Carry on the excerpt about why managers matter, beginning right after its last sentence.

## EXCERPT
==========

A manager makes or breaks a person’s job experience. It’s really that simple. You can work for a company that is really struggling, but have a great manager and the experience will be fruitful. By the same token, you can work for a brand that’s thriving, have an awful manager and you’ll likely be gone within six months to a year.

Seems simple enough, right? But here’s where managers run into problems. Managing isn’t billable work. Or managing isn’t going to be part of my performance review. Whether at a brand or agency, we all have clients we report to. And usually our direct reports don’t make the list. But they should. Here’s why:

1. Your management style directly impacts retention and the bottom line. According to a recent Gallup poll, people don’t leave jobs, they leave managers: “The No. 1 reason people quit their jobs is a bad boss or immediate supervisor.” Gallup added that poorly-managed work groups are 50 percent less productive and 44 percent less profitable than well-managed groups.

==========

Dataset entries

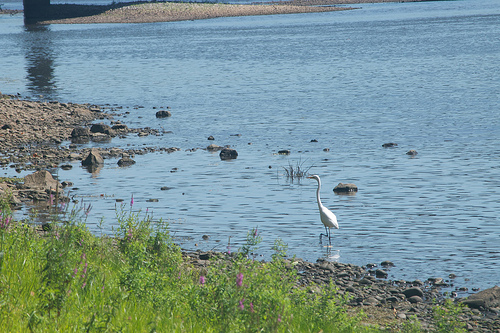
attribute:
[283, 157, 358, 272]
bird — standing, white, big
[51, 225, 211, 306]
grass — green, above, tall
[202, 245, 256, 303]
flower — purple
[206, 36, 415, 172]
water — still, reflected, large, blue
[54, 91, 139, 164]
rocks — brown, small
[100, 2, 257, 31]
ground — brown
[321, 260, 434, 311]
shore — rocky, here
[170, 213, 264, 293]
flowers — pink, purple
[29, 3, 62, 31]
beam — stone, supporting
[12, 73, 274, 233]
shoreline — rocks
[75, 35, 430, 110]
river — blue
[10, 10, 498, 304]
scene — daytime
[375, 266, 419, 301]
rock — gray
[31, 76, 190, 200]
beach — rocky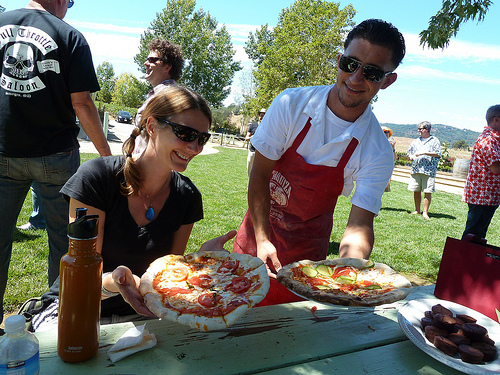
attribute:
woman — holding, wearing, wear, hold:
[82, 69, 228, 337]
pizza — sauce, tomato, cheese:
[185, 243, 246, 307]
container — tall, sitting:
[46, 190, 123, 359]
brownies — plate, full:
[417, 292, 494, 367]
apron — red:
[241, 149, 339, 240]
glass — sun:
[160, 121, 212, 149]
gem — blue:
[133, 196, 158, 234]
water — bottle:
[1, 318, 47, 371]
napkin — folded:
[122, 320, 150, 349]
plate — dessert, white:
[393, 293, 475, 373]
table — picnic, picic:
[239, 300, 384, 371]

==========

## RESPONSE BELOW
Really, that’s kind of all you need to know. You may be spending your time on specific projects to gain the company money. But if you’re sacrificing your management time to do so, you’re probably costing your company more than your bringing in because of productivity and profitability loss. Not to mention that when an employee leaves and a new one comes in, brands have to spend a significant amount retraining.

2. Your management style directly affects company culture. It’s easy to see company culture as bigger than us and something we can’t change. But the easiest way for you to influence culture is in how you manage. A person’s initial perception of company culture is always set by his/her manager. So in a sense, you’re setting the tone for how your direct report(s) 1) Treat colleagues and clients, 2) Approach problem solving, 3) Talk about the company to others in the community.

The next time you go to an industry networking event, listen to how people talk about their companies. I bet you can tell what people have the good managers based on those conversations. Don’t forget — word of mouth is the most trusted form of marketing. If people who have lived and breathed your culture are talking badly about that experience, why would anyone want to come work for you and why would any brand want to work with you?

3. Your management style directly correlates to your reputation. Big time! Take a look around your organization. In most situations, part of getting promoted is how well you manage people. I can almost guarantee you that if you aren’t dedicating enough time to being a manager and word gets around that it’s not your cup of tea…you will hit a ceiling. And you won’t be able to move any further up the chain at that organization.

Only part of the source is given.